MEDAN, GEMADIKA.com — Seorang pria paruh baya yang dikabarkan merupakan mantan anggota TNI yang dipecat, diringkus Satuan Reserse Narkoba (Satresnarkoba) Polrestabes Medan pada Kamis (16/4) di Jalan Pelita, Kecamatan Medan Sunggal. Penangkapan ini mengungkap fakta mengejutkan. pria tersebut ternyata bukan sekadar penjual, melainkan seorang bandar narkotika.
Tersangka berinisial HB (59), warga Kelurahan Tanjung Rejo, Kecamatan Medan Sunggal, ditangkap saat kedapatan menjual narkotika jenis sabu dalam jumlah yang cukup besar.
Barang Bukti Berbicara
Saat penangkapan, petugas menyita sejumlah barang bukti dari tangan HB, antara lain dua paket besar sabu dengan total berat mencapai 16 gram, sejumlah uang yang diduga merupakan hasil penjualan narkoba, serta berbagai barang bukti pendukung lainnya.
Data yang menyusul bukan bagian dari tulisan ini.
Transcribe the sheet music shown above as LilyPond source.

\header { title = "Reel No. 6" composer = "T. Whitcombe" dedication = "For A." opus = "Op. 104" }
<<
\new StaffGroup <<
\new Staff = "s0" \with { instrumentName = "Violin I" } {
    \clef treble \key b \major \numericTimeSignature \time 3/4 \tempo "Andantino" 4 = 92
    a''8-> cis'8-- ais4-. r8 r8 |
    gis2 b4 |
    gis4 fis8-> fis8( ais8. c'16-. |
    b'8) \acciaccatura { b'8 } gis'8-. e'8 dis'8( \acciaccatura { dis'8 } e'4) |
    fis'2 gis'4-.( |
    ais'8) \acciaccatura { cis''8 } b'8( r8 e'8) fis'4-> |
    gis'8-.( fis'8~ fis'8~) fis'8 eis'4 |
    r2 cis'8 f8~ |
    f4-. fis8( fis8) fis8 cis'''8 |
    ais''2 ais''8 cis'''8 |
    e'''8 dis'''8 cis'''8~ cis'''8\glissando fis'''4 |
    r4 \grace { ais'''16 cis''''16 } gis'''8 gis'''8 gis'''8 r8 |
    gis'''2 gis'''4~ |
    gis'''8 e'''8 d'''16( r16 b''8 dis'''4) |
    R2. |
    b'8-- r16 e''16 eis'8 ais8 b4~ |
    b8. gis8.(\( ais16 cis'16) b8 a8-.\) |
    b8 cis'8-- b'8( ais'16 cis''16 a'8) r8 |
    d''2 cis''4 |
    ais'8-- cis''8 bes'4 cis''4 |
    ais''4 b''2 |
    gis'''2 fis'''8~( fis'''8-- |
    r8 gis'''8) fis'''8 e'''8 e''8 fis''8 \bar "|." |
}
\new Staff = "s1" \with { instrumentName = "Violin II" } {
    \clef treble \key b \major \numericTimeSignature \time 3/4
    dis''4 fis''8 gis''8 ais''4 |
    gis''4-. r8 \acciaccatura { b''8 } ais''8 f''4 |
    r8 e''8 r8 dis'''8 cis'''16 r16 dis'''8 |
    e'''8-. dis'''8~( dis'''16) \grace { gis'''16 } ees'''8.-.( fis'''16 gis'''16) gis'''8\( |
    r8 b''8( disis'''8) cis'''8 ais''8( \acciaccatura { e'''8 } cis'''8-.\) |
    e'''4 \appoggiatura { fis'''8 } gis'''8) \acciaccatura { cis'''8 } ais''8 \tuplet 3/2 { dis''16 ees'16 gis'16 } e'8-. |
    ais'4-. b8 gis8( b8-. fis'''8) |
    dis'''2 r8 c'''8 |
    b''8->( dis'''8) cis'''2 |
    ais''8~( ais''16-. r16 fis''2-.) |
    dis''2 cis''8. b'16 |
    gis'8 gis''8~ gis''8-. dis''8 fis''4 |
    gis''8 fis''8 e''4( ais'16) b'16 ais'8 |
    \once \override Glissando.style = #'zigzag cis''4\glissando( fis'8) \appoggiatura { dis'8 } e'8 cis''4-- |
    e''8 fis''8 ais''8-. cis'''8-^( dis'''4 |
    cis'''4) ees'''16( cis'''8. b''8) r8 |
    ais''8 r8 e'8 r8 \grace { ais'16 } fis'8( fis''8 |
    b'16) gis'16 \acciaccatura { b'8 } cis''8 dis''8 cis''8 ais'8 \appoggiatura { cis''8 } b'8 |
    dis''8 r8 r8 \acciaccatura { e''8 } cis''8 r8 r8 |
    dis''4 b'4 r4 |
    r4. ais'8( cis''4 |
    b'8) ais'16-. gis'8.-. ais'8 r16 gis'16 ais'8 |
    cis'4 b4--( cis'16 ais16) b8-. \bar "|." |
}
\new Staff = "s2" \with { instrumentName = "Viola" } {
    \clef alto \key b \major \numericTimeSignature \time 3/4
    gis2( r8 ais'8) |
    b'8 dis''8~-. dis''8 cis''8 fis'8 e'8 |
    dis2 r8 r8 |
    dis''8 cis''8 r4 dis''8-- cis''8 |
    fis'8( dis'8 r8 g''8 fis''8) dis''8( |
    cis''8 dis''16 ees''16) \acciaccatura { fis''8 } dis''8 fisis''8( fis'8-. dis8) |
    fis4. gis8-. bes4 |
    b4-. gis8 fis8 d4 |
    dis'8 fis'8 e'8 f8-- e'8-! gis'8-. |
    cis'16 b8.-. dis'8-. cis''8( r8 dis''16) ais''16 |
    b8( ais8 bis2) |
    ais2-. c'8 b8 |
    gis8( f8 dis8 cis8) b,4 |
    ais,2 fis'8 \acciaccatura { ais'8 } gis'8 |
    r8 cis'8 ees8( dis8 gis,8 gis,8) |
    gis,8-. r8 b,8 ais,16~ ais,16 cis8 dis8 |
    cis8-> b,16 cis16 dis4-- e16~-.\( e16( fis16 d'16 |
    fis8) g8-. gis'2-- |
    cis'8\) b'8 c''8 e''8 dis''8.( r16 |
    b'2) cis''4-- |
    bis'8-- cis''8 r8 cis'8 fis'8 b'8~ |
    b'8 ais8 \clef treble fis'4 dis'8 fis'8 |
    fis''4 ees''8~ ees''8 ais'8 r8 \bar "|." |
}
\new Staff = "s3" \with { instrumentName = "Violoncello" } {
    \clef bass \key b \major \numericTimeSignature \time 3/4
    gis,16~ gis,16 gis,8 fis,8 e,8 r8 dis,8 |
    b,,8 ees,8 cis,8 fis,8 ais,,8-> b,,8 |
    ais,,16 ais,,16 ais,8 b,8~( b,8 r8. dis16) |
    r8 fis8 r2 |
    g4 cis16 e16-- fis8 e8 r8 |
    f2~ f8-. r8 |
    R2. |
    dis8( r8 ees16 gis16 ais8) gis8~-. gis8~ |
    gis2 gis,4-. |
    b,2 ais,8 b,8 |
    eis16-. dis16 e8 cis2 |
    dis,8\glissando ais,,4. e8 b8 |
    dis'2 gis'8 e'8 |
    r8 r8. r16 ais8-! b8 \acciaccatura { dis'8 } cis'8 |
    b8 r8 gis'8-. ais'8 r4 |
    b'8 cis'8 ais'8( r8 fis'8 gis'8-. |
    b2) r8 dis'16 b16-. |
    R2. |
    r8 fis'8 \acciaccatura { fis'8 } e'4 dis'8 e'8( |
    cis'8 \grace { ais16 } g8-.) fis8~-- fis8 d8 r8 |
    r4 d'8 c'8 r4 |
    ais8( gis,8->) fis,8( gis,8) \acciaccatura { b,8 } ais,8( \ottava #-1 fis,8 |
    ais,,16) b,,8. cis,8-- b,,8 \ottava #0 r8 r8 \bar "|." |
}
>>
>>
Kesaksian Kepala Lingkungan
Juan Raja Aritonang (29), Kepala Lingkungan di lokasi penangkapan, membenarkan kejadian tersebut saat dikonfirmasi wartawan pada Rabu (13/5) siang. Ia mengaku menyaksikan langsung proses penangkapan HB oleh personel Satresnarkoba Polrestabes Medan.
“Ada kemarin warga kami ditangkap, terkait narkoba. Ada barang bukti narkobanya juga,” ungkap Juan.
Sosok Tertutup yang Bikin Warga Tak Curiga
Yang menarik, selama tinggal di lingkungan tersebut, HB dikenal sebagai sosok yang sangat tertutup. Ia sama sekali tidak bergaul dengan warga sekitar, bahkan keluarganya pun jarang terlihat berbaur di lingkungan.
Juan mengungkapkan bahwa HB baru sekitar tiga hingga empat bulan menjadi warga di wilayahnya dan selama itu pula tidak pernah melapor ke pihak lingkungan setempat.
“Dia ini baru sekitar tiga sampai empat bulan menjadi warga kami, orangnya tertutup. Saat pindah sampai sekarang malahan belum ada melapor,” tambah Juan.
Pola keseharian HB pun terbilang tidak biasa. Ia umumnya baru keluar rumah sekitar pukul 11 siang dan baru kembali pada malam hari. sebuah rutinitas yang kini dipahami warga sebagai bagian dari aktivitas gelapnya.
“Aktivitasnya biasanya sering keluar rumah, lalu malam kembali. Sejak pertama pindah, baru saat penangkapan itu saya ketemu dengan dia. Kalau di rumah jarang nampak, dan gak pernah ada kumpul-kumpul,“ pungkas Juan.
Kasus ini kini ditangani lebih lanjut oleh Satresnarkoba Polrestabes Medan. Penangkapan HB menjadi pengingat bahwa ancaman peredaran narkoba bisa datang dari siapa saja dan di mana saja, bahkan dari sosok yang tampak tenang dan tidak mencolok di tengah masyarakat.